To Some of the Men I Buy Coffee from in the Mornings

by Emily LAWTON
 

Guy in the cart by the Rite Aid:

Hi there. Your little metal cart says “Best Coffee in Town!” I used to buy one small cup from you every day, for 75 cents. You always called me “dear” which I think is nice. It seems like I always interrupted you while you were stepping out of your pastry cart for a cigarette, and I’m sorry about that. You seem like a pleasant man, and not creepy. Then one day your coffee didn’t taste as good anymore. I gave it a few more chances, and it still remained below par. I started coming by less often. Later, they did that road construction so your cart was sometimes across the street, and sometimes not there at all. I never got back in the habit. Sorry about that.
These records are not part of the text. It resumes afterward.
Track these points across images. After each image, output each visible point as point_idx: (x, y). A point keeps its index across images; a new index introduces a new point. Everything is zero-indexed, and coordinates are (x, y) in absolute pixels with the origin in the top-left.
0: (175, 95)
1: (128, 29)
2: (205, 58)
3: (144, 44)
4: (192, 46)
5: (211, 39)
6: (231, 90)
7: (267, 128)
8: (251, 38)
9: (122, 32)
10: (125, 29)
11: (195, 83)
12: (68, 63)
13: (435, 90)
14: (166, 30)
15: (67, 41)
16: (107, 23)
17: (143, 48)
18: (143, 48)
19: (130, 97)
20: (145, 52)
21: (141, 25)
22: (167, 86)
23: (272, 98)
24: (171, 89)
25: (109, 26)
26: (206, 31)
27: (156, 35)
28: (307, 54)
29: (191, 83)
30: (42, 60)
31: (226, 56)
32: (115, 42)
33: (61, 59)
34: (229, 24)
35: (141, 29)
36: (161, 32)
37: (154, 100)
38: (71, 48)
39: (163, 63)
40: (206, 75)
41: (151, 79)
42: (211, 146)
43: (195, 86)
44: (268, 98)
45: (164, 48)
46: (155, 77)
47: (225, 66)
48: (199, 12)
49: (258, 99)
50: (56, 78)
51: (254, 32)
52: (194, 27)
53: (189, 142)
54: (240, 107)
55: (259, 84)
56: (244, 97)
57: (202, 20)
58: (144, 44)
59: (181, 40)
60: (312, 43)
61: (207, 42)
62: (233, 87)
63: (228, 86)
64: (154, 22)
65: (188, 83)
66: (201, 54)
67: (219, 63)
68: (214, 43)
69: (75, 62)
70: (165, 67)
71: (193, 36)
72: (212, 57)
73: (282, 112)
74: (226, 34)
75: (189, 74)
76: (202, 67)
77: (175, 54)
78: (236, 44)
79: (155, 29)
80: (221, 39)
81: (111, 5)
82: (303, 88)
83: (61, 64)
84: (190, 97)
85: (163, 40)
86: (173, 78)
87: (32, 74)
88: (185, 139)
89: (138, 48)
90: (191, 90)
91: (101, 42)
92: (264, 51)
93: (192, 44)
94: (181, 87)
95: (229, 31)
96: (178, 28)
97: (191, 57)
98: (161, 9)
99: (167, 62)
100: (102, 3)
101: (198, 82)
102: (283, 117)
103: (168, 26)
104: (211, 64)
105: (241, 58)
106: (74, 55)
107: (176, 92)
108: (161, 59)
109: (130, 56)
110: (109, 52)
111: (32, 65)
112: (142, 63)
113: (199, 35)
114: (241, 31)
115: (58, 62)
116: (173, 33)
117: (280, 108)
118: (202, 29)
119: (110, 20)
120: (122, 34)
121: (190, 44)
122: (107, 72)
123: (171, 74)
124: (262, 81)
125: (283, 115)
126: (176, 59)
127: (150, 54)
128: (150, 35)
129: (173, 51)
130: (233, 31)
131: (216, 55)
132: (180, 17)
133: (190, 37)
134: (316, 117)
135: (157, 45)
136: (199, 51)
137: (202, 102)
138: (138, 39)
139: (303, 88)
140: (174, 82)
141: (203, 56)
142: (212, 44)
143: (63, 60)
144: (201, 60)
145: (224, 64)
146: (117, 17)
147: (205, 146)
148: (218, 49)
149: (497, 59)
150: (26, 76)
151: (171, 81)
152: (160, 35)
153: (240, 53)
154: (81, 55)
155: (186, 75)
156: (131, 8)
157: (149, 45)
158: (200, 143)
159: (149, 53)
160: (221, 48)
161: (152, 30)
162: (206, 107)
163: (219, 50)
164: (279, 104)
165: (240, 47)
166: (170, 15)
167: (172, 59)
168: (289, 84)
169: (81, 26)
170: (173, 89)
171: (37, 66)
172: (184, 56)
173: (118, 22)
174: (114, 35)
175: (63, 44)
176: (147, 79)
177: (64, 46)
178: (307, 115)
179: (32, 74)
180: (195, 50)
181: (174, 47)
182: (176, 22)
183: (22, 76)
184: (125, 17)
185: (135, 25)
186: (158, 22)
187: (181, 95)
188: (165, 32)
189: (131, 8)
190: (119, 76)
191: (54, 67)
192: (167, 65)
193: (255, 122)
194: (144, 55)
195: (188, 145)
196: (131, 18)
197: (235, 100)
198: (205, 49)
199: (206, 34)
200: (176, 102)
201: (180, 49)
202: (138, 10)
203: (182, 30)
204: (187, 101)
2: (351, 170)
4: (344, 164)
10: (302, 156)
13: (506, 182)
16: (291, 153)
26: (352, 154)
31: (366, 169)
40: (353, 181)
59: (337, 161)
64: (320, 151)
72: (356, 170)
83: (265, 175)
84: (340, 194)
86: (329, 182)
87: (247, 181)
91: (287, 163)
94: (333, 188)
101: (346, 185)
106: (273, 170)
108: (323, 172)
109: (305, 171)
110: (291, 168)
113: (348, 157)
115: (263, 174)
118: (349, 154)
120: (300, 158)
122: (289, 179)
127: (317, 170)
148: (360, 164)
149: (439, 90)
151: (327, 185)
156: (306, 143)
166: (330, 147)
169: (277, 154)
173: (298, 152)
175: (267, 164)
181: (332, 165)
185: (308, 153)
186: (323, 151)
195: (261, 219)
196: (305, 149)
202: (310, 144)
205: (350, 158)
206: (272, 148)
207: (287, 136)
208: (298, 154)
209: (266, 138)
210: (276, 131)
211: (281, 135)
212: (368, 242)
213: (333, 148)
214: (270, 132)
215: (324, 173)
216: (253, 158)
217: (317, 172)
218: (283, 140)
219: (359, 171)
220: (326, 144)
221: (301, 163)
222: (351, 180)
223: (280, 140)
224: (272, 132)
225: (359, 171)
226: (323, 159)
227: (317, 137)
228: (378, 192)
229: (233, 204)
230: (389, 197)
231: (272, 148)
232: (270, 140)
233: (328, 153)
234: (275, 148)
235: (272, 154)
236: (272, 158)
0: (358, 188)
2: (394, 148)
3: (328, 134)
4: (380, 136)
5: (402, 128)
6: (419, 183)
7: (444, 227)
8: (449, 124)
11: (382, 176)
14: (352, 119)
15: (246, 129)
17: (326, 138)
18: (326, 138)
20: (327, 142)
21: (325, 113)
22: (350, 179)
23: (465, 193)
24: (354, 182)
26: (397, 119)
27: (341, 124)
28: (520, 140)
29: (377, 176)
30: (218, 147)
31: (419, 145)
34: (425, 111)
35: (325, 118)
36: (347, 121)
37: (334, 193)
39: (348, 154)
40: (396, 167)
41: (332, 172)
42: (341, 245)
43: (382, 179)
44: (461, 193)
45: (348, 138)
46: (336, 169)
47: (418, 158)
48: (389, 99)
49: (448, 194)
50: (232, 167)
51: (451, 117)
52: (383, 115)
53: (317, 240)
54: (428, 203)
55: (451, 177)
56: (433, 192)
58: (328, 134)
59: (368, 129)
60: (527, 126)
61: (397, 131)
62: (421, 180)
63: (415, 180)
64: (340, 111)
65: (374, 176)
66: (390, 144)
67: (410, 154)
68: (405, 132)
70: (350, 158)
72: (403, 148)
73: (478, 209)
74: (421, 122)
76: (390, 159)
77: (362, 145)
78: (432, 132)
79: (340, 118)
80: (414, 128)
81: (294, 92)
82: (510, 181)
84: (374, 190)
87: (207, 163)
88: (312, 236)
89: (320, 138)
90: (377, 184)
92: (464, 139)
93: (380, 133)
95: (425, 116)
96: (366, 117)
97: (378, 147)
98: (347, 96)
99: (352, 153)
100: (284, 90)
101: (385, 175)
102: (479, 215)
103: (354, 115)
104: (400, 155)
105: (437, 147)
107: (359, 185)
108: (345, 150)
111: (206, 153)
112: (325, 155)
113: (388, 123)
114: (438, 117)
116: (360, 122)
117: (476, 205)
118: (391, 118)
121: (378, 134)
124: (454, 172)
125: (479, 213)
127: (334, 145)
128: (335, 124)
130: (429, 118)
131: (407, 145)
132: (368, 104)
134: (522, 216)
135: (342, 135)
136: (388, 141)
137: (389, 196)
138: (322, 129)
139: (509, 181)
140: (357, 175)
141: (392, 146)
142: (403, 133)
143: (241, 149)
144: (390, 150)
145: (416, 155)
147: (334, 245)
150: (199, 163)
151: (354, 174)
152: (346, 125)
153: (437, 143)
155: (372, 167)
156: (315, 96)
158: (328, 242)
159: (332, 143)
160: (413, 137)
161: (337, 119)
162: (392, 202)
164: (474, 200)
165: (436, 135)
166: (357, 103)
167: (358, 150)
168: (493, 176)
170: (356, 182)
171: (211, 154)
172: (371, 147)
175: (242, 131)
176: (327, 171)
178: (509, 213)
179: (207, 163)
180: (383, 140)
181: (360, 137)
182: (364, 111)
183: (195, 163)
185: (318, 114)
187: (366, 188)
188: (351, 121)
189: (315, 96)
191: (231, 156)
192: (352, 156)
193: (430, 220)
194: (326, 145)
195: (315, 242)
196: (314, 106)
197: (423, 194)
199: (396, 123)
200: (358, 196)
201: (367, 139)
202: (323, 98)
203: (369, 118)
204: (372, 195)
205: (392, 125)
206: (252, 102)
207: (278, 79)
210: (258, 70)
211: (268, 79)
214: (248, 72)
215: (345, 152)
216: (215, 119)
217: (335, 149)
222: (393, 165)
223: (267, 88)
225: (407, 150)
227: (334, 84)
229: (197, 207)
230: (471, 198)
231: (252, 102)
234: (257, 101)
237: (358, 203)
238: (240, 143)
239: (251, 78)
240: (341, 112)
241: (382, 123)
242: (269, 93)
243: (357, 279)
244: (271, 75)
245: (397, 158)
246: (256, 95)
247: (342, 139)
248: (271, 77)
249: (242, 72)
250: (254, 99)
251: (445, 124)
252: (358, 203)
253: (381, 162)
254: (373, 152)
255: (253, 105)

Employees of Oren’s Daily Roast:

Sometimes your coffee of the day is good, and sometimes it isn’t. I accept that it’s bound to be that way. Why are you all so surly, though? I always tip you, and I’m unfailingly polite. Your work environment is generally clean and I’ve never seen you abused by a customer. Yet, always angry or indifferent. It seems to me that you have it pretty good. Also: guy who looks like Lavar Burton, you shortchanged me $5.

Guy in the cart by the Library:

Your coffee is not good, but it’s the cheapest. I admit that I do sometimes have only 50 cents on my person, and that’s when I come to you. The crap you serve is still better than what’s available free in the kitchen at work.

Fellow at Au Bon Pain this morning:

Sorry I only had a twenty dollar bill to give you. The eighteen singles I got back make my wallet bulge suggestively. The truth is I only bought it so I could have an excuse to use your restroom — I needed to change my clothes. PS: I like your little uniforms.